*Task prompt:*
Using only the entries below, output the lines starting at the one containing "27: (268, 66)" and ending at the one containing "38: (49, 22)", exactly and inclusive of both, omitting the pictures.

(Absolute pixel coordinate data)
════════════════

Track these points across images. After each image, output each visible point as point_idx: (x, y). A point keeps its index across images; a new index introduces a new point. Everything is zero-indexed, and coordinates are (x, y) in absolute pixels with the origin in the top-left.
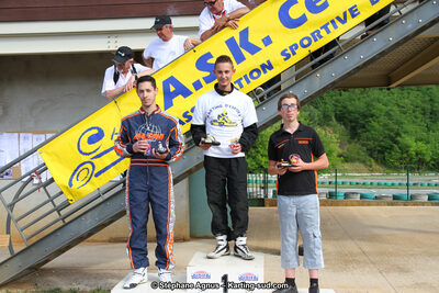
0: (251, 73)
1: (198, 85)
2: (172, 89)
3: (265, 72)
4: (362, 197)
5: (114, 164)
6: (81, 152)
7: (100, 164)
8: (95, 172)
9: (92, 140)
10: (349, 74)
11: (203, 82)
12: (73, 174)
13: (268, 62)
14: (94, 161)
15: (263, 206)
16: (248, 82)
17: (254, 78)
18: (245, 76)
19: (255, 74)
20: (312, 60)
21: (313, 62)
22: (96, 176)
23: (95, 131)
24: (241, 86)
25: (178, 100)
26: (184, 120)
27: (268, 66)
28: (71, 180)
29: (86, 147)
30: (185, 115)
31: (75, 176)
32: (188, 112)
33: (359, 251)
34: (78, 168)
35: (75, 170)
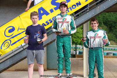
0: (72, 6)
1: (52, 11)
2: (42, 12)
3: (78, 6)
4: (114, 54)
5: (19, 41)
6: (6, 36)
7: (13, 41)
8: (11, 43)
9: (10, 31)
10: (111, 7)
11: (54, 10)
12: (3, 44)
13: (79, 2)
14: (11, 39)
15: (75, 58)
16: (71, 10)
17: (73, 8)
18: (70, 8)
19: (74, 7)
20: (96, 1)
21: (97, 2)
22: (12, 45)
23: (11, 28)
24: (69, 11)
25: (44, 16)
26: (46, 24)
27: (79, 4)
28: (1, 47)
29: (8, 34)
30: (46, 22)
31: (3, 45)
32: (48, 21)
33: (113, 75)
34: (4, 42)
35: (3, 43)
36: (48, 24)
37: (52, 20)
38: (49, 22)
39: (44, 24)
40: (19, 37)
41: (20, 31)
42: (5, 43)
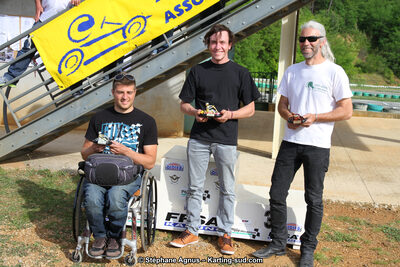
4: (369, 108)
5: (103, 53)
6: (70, 39)
7: (90, 52)
8: (85, 60)
9: (82, 27)
12: (62, 61)
14: (83, 49)
15: (267, 110)
22: (86, 64)
23: (86, 19)
26: (175, 13)
28: (60, 66)
29: (77, 35)
30: (176, 9)
31: (64, 63)
32: (179, 5)
33: (348, 159)
34: (67, 55)
35: (64, 57)
36: (181, 12)
37: (190, 2)
38: (184, 8)
39: (169, 12)
40: (104, 44)
41: (108, 29)
42: (68, 57)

════════════════

*Solved problem:*
27: (268, 66)
28: (71, 180)
29: (86, 147)
30: (185, 115)
31: (75, 176)
32: (188, 112)
33: (359, 251)
34: (78, 168)
35: (75, 170)
0: (72, 6)
1: (52, 11)
2: (42, 12)
3: (78, 6)
4: (114, 54)
5: (19, 41)
6: (6, 36)
7: (13, 41)
8: (11, 43)
9: (10, 31)
10: (111, 7)
11: (54, 10)
12: (3, 44)
13: (79, 2)
14: (11, 39)
15: (75, 58)
16: (71, 10)
17: (73, 8)
18: (70, 8)
19: (74, 7)
20: (96, 1)
21: (97, 2)
22: (12, 45)
23: (11, 28)
24: (69, 11)
25: (44, 16)
26: (46, 24)
27: (79, 4)
28: (1, 47)
29: (8, 34)
30: (46, 22)
31: (3, 45)
32: (48, 21)
33: (113, 75)
34: (4, 42)
35: (3, 43)
36: (48, 24)
37: (52, 20)
38: (49, 22)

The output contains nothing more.